ACTIVITY
Return every line of the listing that includes the string "coordinate".
────────────────────
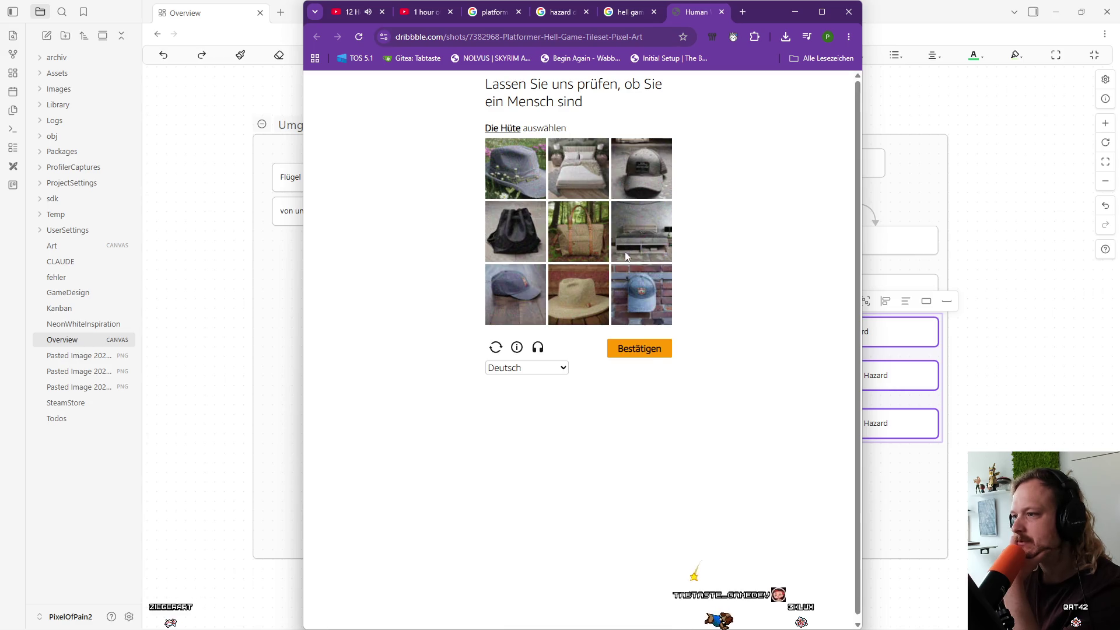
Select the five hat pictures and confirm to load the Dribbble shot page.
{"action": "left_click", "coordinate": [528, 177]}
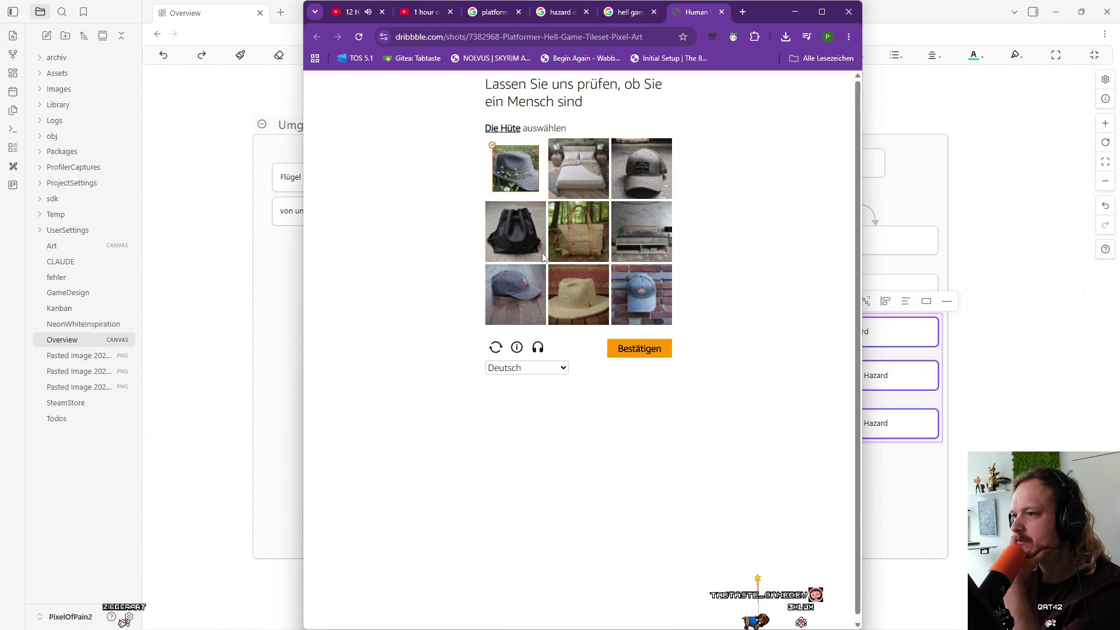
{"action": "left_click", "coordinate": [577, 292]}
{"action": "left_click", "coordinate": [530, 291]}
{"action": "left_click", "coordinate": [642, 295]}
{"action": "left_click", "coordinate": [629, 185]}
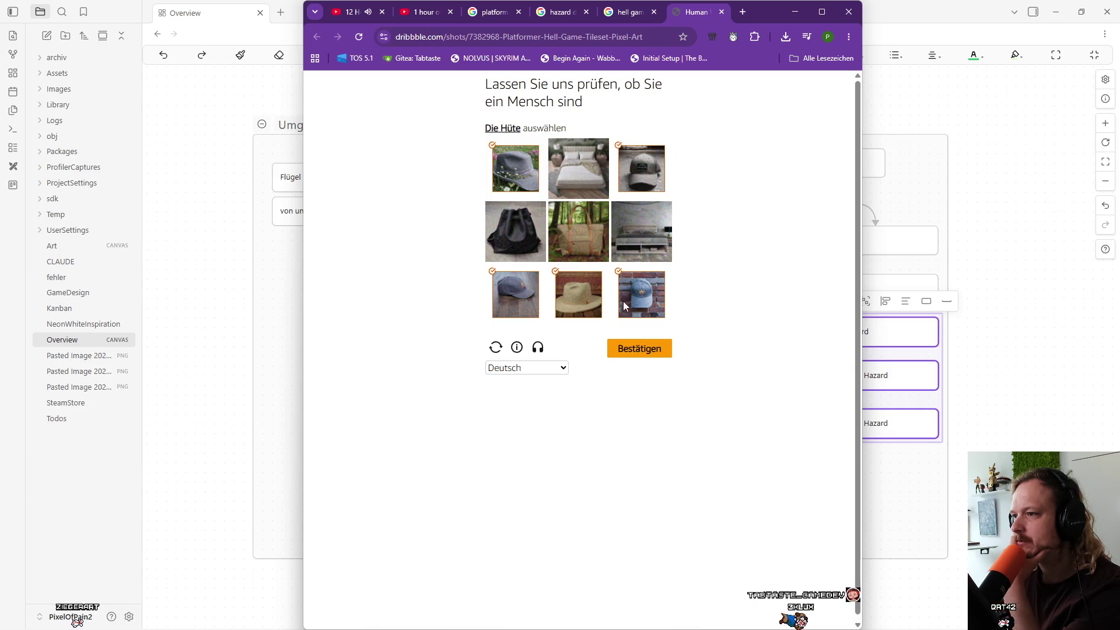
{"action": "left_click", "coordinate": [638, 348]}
────────────────────
EXERCISE OUTPUT
{"action": "left_click", "coordinate": [528, 177]}
{"action": "left_click", "coordinate": [577, 292]}
{"action": "left_click", "coordinate": [530, 291]}
{"action": "left_click", "coordinate": [642, 295]}
{"action": "left_click", "coordinate": [629, 185]}
{"action": "left_click", "coordinate": [638, 348]}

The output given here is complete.